How should I version control exploratory notebooks using nbdev?

bitfrosting · October 22, 2020, 4:53am

Hello,

I am working with nbdev for the first time (what an incredible project!) and have run into a dilemma versioning exploratory notebooks. In my project I have found myself creating two categories of notebooks, the nbdev style notebooks that are used to generate the project python package and exploratory notebooks. My exploratory notebooks are something like a lab journal, organized chronologically, where I’m trying to answer a question using the project package as I’m developing it; these notebooks typically have sanity checks or examples that motivate the direction the project is moving and some thoughts in markdown.

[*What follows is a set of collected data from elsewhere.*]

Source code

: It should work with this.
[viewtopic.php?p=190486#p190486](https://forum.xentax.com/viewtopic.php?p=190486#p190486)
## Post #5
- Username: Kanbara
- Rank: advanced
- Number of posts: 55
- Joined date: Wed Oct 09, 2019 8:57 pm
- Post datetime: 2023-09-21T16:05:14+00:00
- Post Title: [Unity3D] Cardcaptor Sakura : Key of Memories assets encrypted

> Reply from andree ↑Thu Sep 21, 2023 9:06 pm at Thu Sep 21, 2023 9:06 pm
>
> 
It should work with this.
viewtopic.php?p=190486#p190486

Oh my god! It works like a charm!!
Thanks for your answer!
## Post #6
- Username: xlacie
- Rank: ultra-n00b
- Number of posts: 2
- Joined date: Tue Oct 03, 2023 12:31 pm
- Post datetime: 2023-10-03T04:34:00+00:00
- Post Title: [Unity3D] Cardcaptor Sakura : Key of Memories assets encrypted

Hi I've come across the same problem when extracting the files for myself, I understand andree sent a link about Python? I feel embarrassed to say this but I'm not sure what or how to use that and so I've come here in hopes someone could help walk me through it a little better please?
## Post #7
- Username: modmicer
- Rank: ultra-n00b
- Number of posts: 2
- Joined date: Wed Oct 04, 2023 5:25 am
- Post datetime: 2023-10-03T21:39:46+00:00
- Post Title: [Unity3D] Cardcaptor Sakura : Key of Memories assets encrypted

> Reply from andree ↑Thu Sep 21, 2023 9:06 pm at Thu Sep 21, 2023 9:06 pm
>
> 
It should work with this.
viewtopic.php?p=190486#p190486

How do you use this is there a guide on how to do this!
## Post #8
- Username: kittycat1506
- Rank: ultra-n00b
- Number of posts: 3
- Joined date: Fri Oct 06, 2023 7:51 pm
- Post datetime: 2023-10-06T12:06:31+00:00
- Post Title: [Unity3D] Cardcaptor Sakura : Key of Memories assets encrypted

The confusion I’m facing is that I’m not sure how to pin these notebooks to a specific tag or version of the project package generated through nbdev. I’m considering my exploratory notebooks to be one-off documents that do not need to be maintained/refactored as the project develops. Say I created a notebook with v0.0.1 of my project. Later, after I release v0.0.2, how would I document or pin my old notebook to v0.0.1 of the code, so that the results can be reproduced later if need be? So far the best idea I’ve had is to add a note at the top of the notebook, but that places the burden on my future-self to read the note and checkout an old version of my project if I ever wanted to re-run this notebook. This feels wonky to me and I suspect there is a widely used organizational pattern out there that I’m unaware of that addresses this issue (I suppose my exploratory notebooks could be considered a blog, but I didn’t see how fastpages tracks/manages notebook requirements).

I’d like to keep these exploratory notebooks in the repository as a record of my thinking during the development of my project. I suppose I could refactor each notebook to make sure they each run with the latest version of the project package, but I feel like this would undermine the intent of the notebooks, which I’m creating to journal my thinking regarding the direction of the project at a specific moment in time and state of code.

I’m looking for advice or links to examples of projects that set good examples for this type of notebook organization. Please let me know if I my aims are not clearly communicated above. Thank you in advance for any help and guidance!

bitfrosting · October 22, 2020, 5:03am

After posting this, I had another thought that maybe my exploratory notebooks should be refactored on principle. There is the fastbook after all, which has more far more content than I imagine my project will ever have.

hamelsmu · October 22, 2020, 5:38am

If you are using GitHub you can use releases. This is what all fastai projects use. Look into the fastrelease repo for an example.

If you don’t need a pypi package and just want to version your own code you can still use releases, this is essentially what the feature is for: https://docs.github.com/en/free-pro-team@latest/github/administering-a-repository/managing-releases-in-a-repository

bitfrosting · October 22, 2020, 6:09pm

Hi Hamel, thank you for your advice and the lead on fastrelease. I’ve dug into the fastrelease repo and believe I now understand how to use releases for my notebooks. Here is the pattern I plan to follow:

Create a release for my project with fastrelease. Within my project will be a settings.ini file that tracks the project version.
Create an exploratory notebook and commit it to my project repo.
Continue development and put forth more releases.
If/When I want to reproduce the results of an exploratory notebook, I can lookup the latest commit where this notebook was updated. I can then reference the settings.ini file in this commit to find the version of the project I’ll need to use to rerun the notebook.

Please let me know if my understanding does not reflect the advice you shared. Thanks for your help!